Als Campos das nächste Mal im Supermarkt verschwand, vermutlich um seinen Wagen neu zu beladen, setzte Graham das Fernglas ab und zog sich zurück. Er sog entsetzt die Luft ein und verschluckte sich fast, als er bemerkte, dass jemand direkt neben ihm stand. Er hatte Bang nicht kommen hören und fragte sich, wie lange der Junge schon dort stand. Das Adrenalin rauschte durch seine Adern. Graham bedeckte seine Brust mit den Händen, um sein pochendes Herz zu beruhigen. »Himmel noch mal, Bang! Mach das nie wieder«, keuchte er.
Bang ignorierte die Ermahnung und deutete auf die Abfahrt des Highways hinter ihnen. Dann hörte auch Graham das Geräusch, das sich ihnen näherte. Er zog Bang hinter die Leitplanke, brachte das Gewehr in Anschlag und spähte zwischen den Lücken der Leitplanke hindurch nach dem Verursacher des Lärms.
»Es sind Mädchen«, flüsterte Bang Graham von hinten ins Ohr.

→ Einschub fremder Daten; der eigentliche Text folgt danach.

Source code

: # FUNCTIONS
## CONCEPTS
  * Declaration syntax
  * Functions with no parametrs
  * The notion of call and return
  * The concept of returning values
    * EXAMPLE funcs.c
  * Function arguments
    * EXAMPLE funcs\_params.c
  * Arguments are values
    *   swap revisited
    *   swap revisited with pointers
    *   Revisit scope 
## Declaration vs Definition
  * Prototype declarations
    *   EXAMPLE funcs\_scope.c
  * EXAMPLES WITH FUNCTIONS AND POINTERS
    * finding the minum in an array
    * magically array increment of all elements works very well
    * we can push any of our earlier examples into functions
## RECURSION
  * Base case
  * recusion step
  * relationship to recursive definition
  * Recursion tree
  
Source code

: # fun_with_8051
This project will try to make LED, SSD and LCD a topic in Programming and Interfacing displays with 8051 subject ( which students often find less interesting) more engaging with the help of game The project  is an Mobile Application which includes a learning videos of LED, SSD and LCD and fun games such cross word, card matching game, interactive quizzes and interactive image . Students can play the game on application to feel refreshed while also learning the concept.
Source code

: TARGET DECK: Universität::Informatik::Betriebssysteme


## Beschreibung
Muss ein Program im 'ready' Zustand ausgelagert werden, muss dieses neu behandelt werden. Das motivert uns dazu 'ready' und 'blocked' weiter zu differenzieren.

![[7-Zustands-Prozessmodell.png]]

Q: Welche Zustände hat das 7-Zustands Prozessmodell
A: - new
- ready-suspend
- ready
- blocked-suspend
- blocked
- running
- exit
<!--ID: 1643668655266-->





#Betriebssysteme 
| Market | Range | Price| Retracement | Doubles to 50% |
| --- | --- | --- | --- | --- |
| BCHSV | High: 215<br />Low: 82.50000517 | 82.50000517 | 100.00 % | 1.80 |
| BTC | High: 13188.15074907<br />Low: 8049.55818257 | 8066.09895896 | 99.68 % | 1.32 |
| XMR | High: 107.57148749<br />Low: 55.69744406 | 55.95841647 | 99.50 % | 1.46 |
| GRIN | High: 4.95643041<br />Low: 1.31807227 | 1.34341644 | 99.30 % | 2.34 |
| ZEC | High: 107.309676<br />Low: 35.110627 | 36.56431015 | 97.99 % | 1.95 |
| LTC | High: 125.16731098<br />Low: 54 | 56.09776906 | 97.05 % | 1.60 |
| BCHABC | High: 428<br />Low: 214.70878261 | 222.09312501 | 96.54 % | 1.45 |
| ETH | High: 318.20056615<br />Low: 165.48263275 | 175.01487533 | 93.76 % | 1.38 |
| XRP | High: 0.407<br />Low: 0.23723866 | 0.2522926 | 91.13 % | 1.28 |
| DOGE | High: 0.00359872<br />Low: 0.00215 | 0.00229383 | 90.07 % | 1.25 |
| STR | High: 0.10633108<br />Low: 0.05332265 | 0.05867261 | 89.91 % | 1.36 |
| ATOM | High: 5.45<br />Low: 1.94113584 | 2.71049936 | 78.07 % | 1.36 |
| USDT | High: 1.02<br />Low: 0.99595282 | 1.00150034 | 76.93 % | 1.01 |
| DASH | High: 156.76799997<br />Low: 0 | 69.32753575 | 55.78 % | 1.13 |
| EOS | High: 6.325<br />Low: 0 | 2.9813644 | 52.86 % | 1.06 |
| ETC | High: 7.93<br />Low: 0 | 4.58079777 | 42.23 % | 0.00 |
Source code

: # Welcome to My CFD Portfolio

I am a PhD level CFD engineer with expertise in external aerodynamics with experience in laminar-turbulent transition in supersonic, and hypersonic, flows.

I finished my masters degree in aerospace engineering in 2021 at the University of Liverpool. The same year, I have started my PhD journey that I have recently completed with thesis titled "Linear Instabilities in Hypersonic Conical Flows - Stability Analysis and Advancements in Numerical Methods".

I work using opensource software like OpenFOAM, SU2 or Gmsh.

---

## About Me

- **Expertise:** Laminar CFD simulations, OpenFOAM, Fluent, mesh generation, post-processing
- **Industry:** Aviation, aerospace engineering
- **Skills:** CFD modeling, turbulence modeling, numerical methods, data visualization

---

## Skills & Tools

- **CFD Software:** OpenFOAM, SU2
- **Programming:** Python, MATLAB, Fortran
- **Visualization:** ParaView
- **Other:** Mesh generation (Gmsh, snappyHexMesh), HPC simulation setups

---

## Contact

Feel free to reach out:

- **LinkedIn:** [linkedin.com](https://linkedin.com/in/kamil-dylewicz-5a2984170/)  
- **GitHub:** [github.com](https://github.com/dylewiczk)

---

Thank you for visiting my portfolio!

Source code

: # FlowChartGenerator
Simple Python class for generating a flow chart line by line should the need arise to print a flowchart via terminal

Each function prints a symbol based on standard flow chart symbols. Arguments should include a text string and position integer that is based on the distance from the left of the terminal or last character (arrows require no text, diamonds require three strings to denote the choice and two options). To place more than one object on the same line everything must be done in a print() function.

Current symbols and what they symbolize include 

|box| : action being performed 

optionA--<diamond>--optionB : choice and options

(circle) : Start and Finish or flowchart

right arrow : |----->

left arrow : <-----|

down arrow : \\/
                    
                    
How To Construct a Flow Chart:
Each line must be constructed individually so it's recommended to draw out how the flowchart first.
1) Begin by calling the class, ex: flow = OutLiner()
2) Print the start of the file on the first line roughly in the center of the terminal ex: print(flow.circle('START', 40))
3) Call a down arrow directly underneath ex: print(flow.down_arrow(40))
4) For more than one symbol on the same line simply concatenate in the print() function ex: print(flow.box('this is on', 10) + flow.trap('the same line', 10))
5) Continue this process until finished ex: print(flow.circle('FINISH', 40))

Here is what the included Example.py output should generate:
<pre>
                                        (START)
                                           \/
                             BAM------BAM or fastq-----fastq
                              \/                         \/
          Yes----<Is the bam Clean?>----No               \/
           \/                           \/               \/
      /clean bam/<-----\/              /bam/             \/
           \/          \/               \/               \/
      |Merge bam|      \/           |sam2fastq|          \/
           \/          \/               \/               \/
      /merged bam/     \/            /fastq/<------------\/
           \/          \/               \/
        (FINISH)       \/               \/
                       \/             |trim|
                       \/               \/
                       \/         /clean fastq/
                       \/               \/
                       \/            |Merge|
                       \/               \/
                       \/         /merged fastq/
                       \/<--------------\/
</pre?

»Wie viele siehst du?«, flüsterte er zurück.
»Nur zwei, aber sie sehen genau gleich aus«, antwortete Bang.
Graham machte auf diesen Kommentar hin ein fragendes Gesicht, auch wenn Bang es in der Dunkelheit nicht sehen konnte. Er schaute durch das Fernglas und erblickte zwei Mädchen, die gerade mitten auf der Straße die Abfahrt hinunter auf sie zu liefen. Ein Hund folgte ihnen auf dem Fuß. Sie schienen keine Angst vor ihm zu haben. Die Mädchen sahen aus wie Teenager. Beide trugen Jeans und T-Shirt, waren sehr drahtig und hatten Rucksäcke umgeschnallt. Ihr schulterlanges, welliges Haar wippte auf und ab, während sie durch die mit Fahrzeugen übersäte Straße liefen. Jetzt ergab Bangs Kommentar Sinn: Ganz offensichtlich waren es Zwillinge. Weniger Sinn ergab die Tatsache, dass die beiden laut sangen.
Graham wurde bewusst, dass die Mädchen innerhalb der nächsten Minuten an ihrem Versteck vorbeikommen würden. Was sollte er tun? Womöglich liefen sie geradewegs in eine tödliche Falle, wenn der Wahnsinnige sie entdeckte. Ganz sicher wollte Graham nicht noch mehr Verantwortung tragen. Trotzdem musste er sie zumindest vor der Gefahr warnen. Er überlegte, ob sie an der Kreuzung vielleicht rechts abbiegen und einfach der Straße aus dem Ort heraus folgen würden. Dann wäre alles gut. Wenn sie aber links abbogen, waren sie in Schwierigkeiten. Nicht auszudenken, was Campos mit ihnen anstellen mochte.
Was soll ich tun? Ich kann sie nicht einfach in ihr Verderben laufen lassen, aber ich will mir auch nicht noch mehr ans Bein binden. »Scheiße«, sagte er leise und hoffte, dass Bang sein Fluchen nicht gehört hatte.
Graham versuchte abzuschätzen, wie lange die Mädchen bis zu der Stelle brauchen würden, an der Bang und er versteckt waren. Er spähte wieder durch sein Fernglas, um zu sehen, wo sich der Verrückte aufhielt. Er hoffte, dass er zu beschäftigt war, um die Mädchen singen zu hören.